“One of the most remarkable spaces I've seen in New York City. ”
Guest, Nov 2011

Cleve Pozar: Selections from Cleve Solo Percussion

« Back to Events
This event has passed.
Start:
March 11, 2012 7:00 pm
Cost:
10

On March 11, the Firehouse Space will host a special performance from Cleve Pozar, a 70-year-old percussion master who appeared on Bill Dixon’s landmark 1966 LP, Intents and Purposes, and later went on to master the Afro-Cuban drumming tradition of Batà. Pozar will present a concert of material from Cleve Solo Percussion, a rare self-released record from the early ’70s; the event will mark the first time in more than three decades that Pozar has performed these works. Originally the Cleve Solo Percussion project incorporated a complex system of live analog-tape loops; for this revival, Pozar will employ a newly streamlined set-up including an electronic marimba and drum kit, foot pedals and a musical bicycle wheel.
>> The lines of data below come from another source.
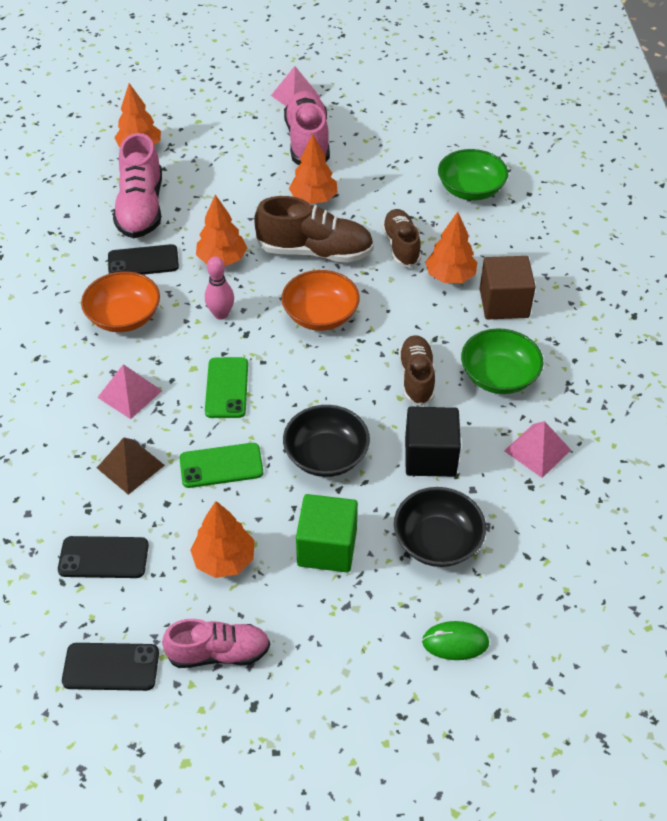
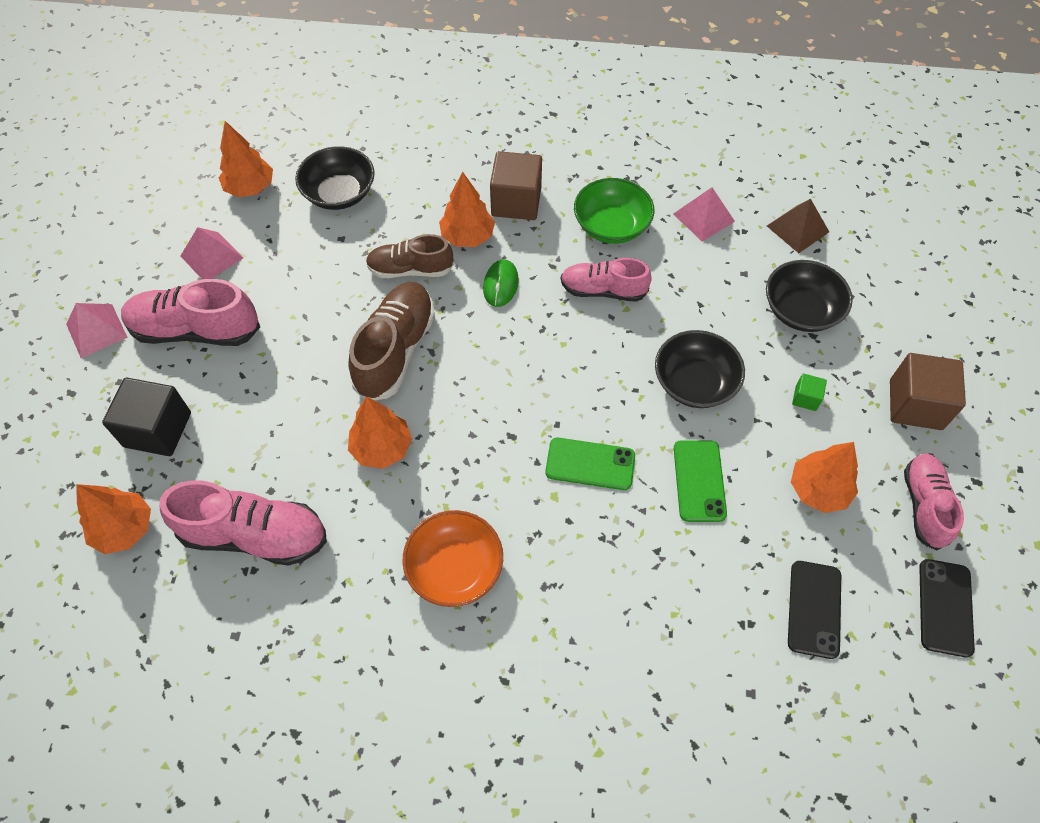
camera: 80 degrees left, 10 degrees up
(130, 394) = (584, 568): pink pyramid -> pink pyramid (212, 257)
(130, 466) = (692, 574): brown pyramid -> brown pyramid (797, 229)
(143, 261) = (360, 539): black phone -> none
(221, 314) = (474, 458): pink bowling pin -> none
(313, 199) = (304, 339): orange tree -> orange tree (250, 188)
(320, 315) = (498, 359): orange bowl -> none
(327, 547) = (805, 398): green cube -> green cube, size x0.47
(339, 649) = (915, 404): none -> brown cube
(416, 378) = (603, 290): brown shoe -> pink shoe
(430, 456) = (703, 297): black cube -> black cube (158, 429)
(455, 642) = (904, 317): green mouse -> green mouse (500, 284)
(470, 189) = (339, 193): green bowl -> black bowl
Born Robert Frank Pozar in 1941, Cleve has led a long and fascinating musical life. Growing up in Eveleth, a small Minnesota mining town, he took to drumming early and began playing in polka bands. After developing an interest in jazz as a teenager, he studied percussion at the University of Michigan, where he met and collaborated with future new-music luminaries such as Robert Ashley, as well as the pianist Bob James (later to find fame as a pop-jazz crossover artist). James and Pozar worked together in a tight-knit trio with bassist Ron Brooks, and after winning several honors at a 1962 collegiate jazz festival, the band recorded for Columbia, yielding James’s Bold Conceptions LP, produced by Quincy Jones. Later, the trio backed Eric Dolphy at a 1964 Ann Arbor performance, which took place just three months before Dolphy’s death.

Pozar and James continued to collaborate in New York, recording the challenging, fiercely original LP Explosions (ESP-Disk, 1965), an early fusion of contemporary-classical and free-jazz strategies. Pozar continued to work in this vein with the trumpeter Bill Dixon and appeared on Dixon’s renowned 1966 LP, Intents and Purposes (recently reissued

by International Phonograph, Inc.). Soon after, Dixon produced Pozar’s debut LP as a leader,Good Golly Miss Nancy—featuring John Coltrane associate Jimmy Garrison on bass, and bass-trombonist Michael Zwerin, who had performed in Miles Davis’s Birth of the Cool ensemble—which showcased a droll, sparse take on avant-garde jazz. The title track consisted of a brain-bending “duet” between Pozar’s drum kit and a prerecorded tape piece by the composer Michael Sahl.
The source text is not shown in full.